* _EXERCISE OBJECTIVE_:
Copy out all the lines of the data that hold the word "cell".

* _DATASET RECORDS_:
┏━━
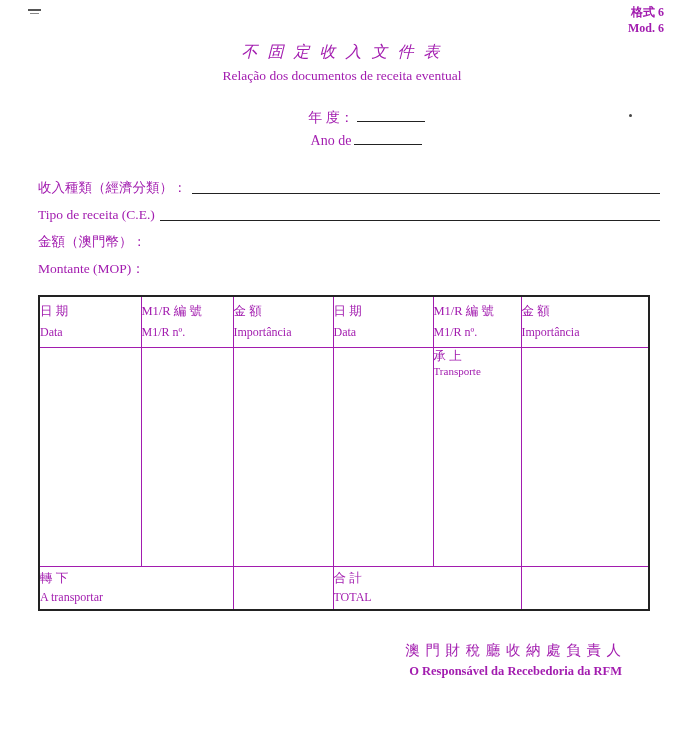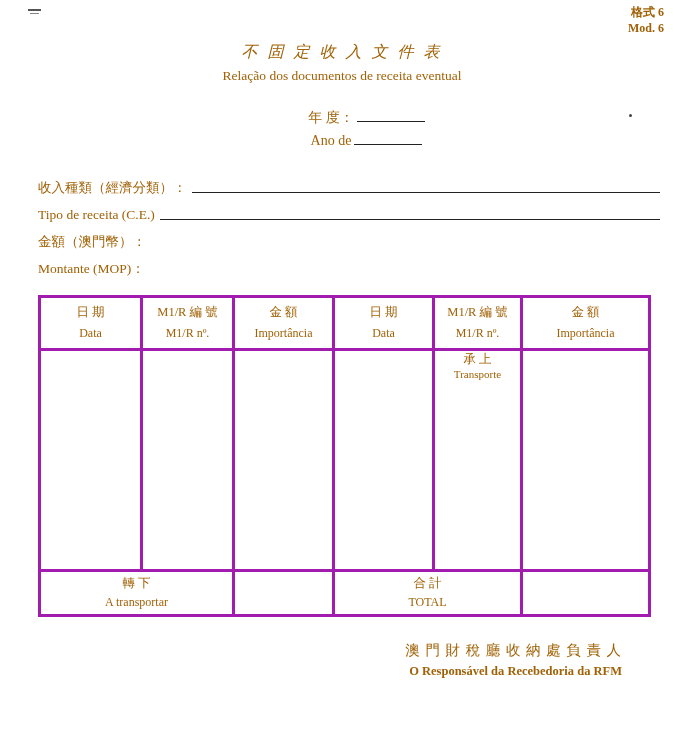--- a/index.html
+++ b/index.html
@@ -1,48 +1,48 @@
 <!DOCTYPE html>
 <html><head>
 <meta charset="utf-8">
 <style>
   html,body{margin:0;padding:0;background:#e9e9e9;}
   .sheet{
     position:relative;
     width:684px;height:738px;
     background:#ffffff;
-    color:#a16207;
+    color:#a21caf;
     font-family:"Liberation Serif","DejaVu Serif",serif;
     overflow:hidden;
     margin:0 auto;
   }
   
   .artifact-tl{position:absolute;top:9px;left:28px;width:13px;height:2px;background:#555;}
   .artifact-tl::after{content:"";position:absolute;top:4px;left:2px;width:9px;height:1px;background:#888;}
   .artifact-dot{position:absolute;top:114px;right:52px;width:3px;height:3px;border-radius:50%;background:#444;}
 
   .form-code{position:absolute;top:5px;right:20px;text-align:right;font-weight:bold;font-size:12px;line-height:1.3;}
 
   .title-zh{position:absolute;top:42px;left:0;right:0;text-align:center;font-size:16px;letter-spacing:3px;font-weight:500;margin:0;font-style:italic;}
   .title-pt{position:absolute;top:68px;left:0;right:0;text-align:center;font-size:13.5px;font-weight:normal;margin:0;}
 
   .year-block{position:absolute;top:106px;left:15px;right:0;text-align:center;font-size:14px;line-height:23px;padding-left:34px;}
   .blank{display:inline-block;width:68px;border-bottom:1px solid #222;height:13px;vertical-align:baseline;margin-left:3px;}
 
   .fields{position:absolute;top:178px;left:38px;right:24px;font-size:13.5px;}
-  .field-row{display:flex;align-items:flex-start;margin-bottom:8px;line-height:19px;}
+  .field-row{display:flex;align-items:flex-end;margin-bottom:8px;line-height:19px;}
   .field-label{white-space:nowrap;}
   .rule{flex:1;border-bottom:1px solid #222;margin:0 0 3px 5px;height:14px;}
 
   .doc-table{
     position:absolute;top:295px;left:38px;width:610px;
     border-collapse:collapse;border:2px solid #222;
     table-layout:fixed;font-size:12.5px;
   }
-  .doc-table td{border:3px solid #a21caf;text-align:center;padding:0;}
+  .doc-table td{border:1px solid #a21caf;text-align:left;padding:0;}
   .doc-table .hdr td{height:50px;vertical-align:middle;line-height:1.75;}
   .doc-table .body-row td{height:218px;vertical-align:top;}
   .doc-table .ftr td{height:42px;vertical-align:middle;line-height:1.6;}
   .cell-zh{display:block;}
   .cell-pt{display:block;font-size:12px;}
   .carry-in{padding-top:7px;}
   .carry-in .cell-pt{font-size:11px;}
 
   .signature{position:absolute;top:641px;left:316px;width:306px;text-align:right;}
   .signature .sig-zh{font-size:14.5px;letter-spacing:1px;}

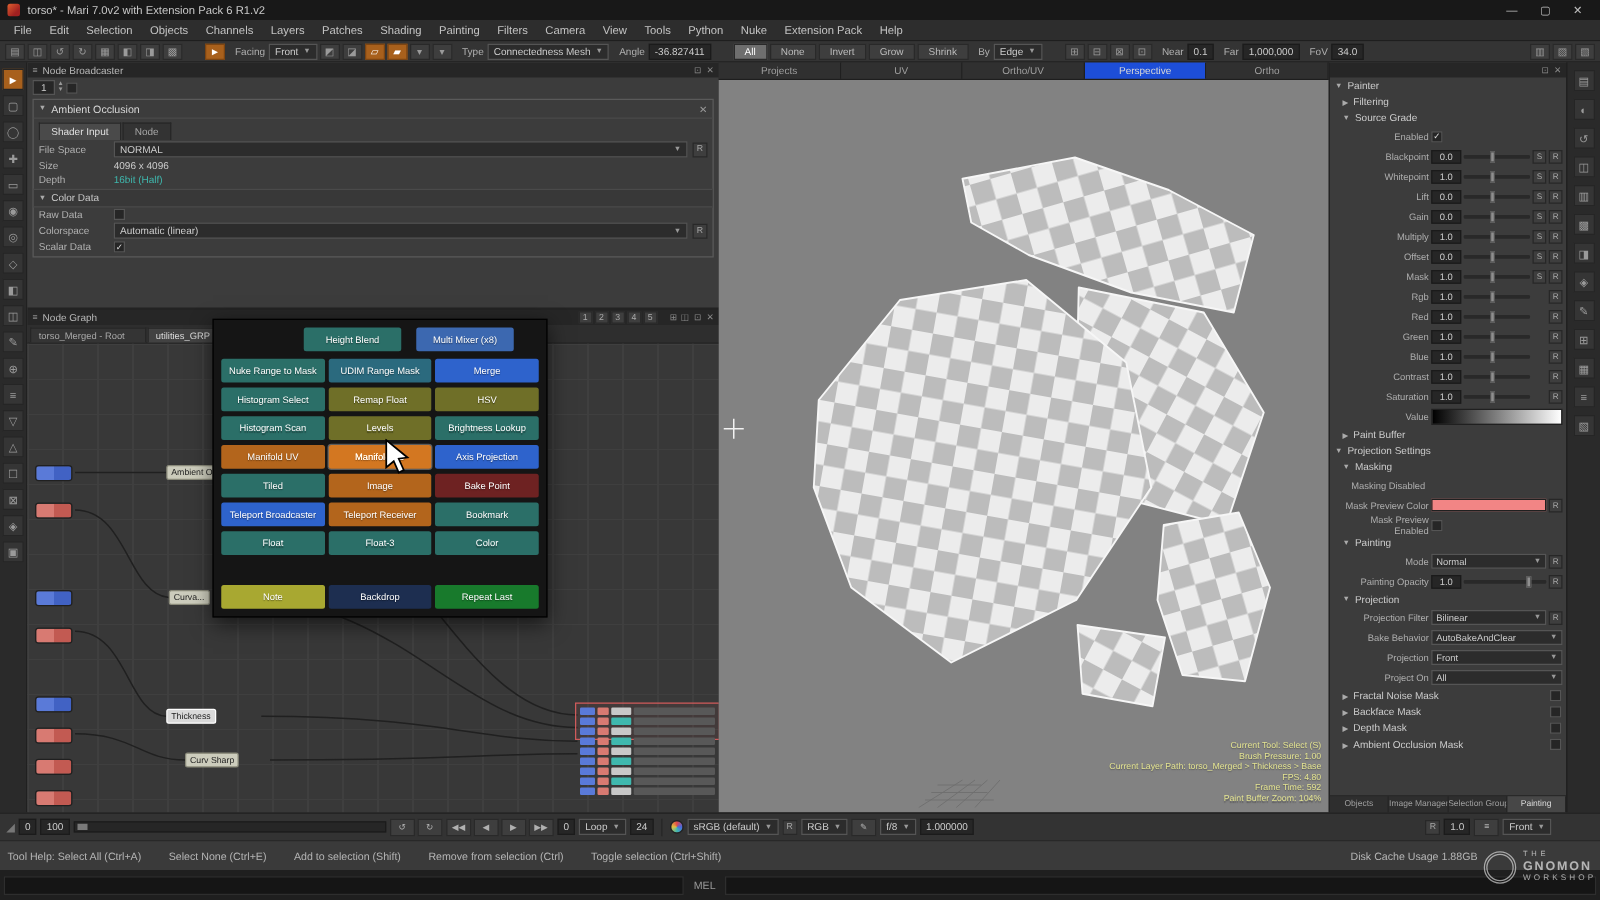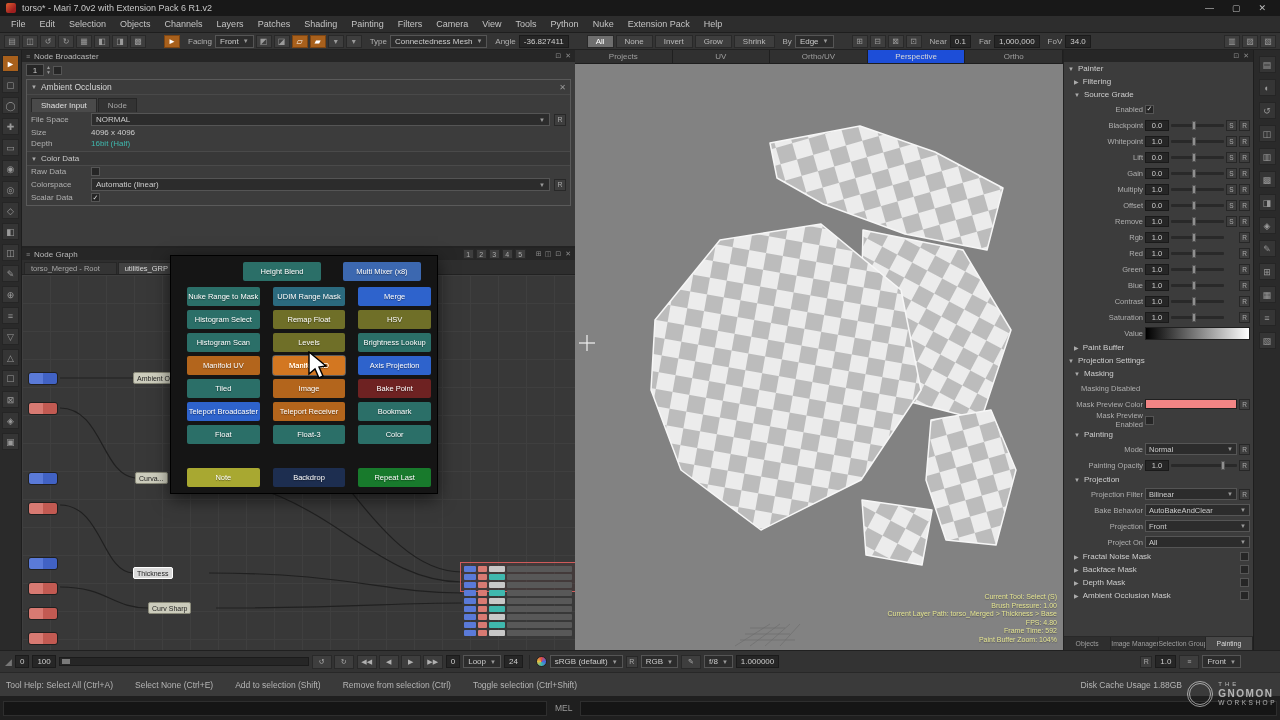--- a/index.html
+++ b/index.html
@@ -136,21 +136,21 @@
   .wm-text{color:rgba(255,255,255,.78);line-height:1.15;text-align:left;}
   .wm-l1{font-size:6px;letter-spacing:3px;}
   .wm-l2{font-size:10px;letter-spacing:1.5px;font-weight:bold;}
   .wm-l3{font-size:6.5px;letter-spacing:2.5px;}
 
   
   .popup{position:absolute;left:170px;top:255px;width:268px;background:#151515;border:1px solid #000;box-shadow:0 5px 16px rgba(0,0,0,.6);padding:5px 6px 6px;z-index:30;}
   .pop-top{display:flex;justify-content:center;gap:12px;margin:1px 0 6px 46px;}
   .pop-top .pbtn{width:78px;flex:none;}
   .pop-grid{display:grid;grid-template-columns:repeat(3,1fr);gap:4px 3px;}
-  .pbtn{height:19px;border-radius:2px;color:#fff;font-size:7.5px;display:flex;align-items:center;justify-content:center;white-space:nowrap;overflow:hidden;text-shadow:0 1px 1px rgba(0,0,0,.45);padding:0 2px;margin-left:10px;}
+  .pbtn{height:19px;border-radius:2px;color:#fff;font-size:7.5px;display:flex;align-items:center;justify-content:center;white-space:nowrap;overflow:hidden;text-shadow:0 1px 1px rgba(0,0,0,.45);padding:0 2px;}
   .pbtn.active{filter:brightness(1.18);outline:1px solid rgba(255,255,255,.3);}
   .pop-bottom{display:grid;grid-template-columns:repeat(3,1fr);gap:3px;margin-top:24px;}
 
   .cursor-svg{position:absolute;left:308px;top:351px;z-index:40;}
 </style>
 </head>
 <body>
 
 <div class="window">
 
@@ -679,21 +679,21 @@
           <span class="plabel">Offset</span>
           <span class="pval">0.0</span>
           <span class="pslider">
             <span class="phandle"></span>
           </span>
           <span class="sbtn">S</span>
           <span class="sbtn">R</span>
         </div>
 
         <div class="prow">
-          <span class="plabel">Remove</span>
+          <span class="plabel">Mask</span>
           <span class="pval">1.0</span>
           <span class="pslider">
             <span class="phandle"></span>
           </span>
           <span class="sbtn">S</span>
           <span class="sbtn">R</span>
         </div>
 
         <div class="prow">
           <span class="plabel">Rgb</span>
┗━━
* _ANSWER TO THIS TASK_:
   .cell-zh{display:block;}
   .cell-pt{display:block;font-size:12px;}
   .carry-in .cell-pt{font-size:11px;}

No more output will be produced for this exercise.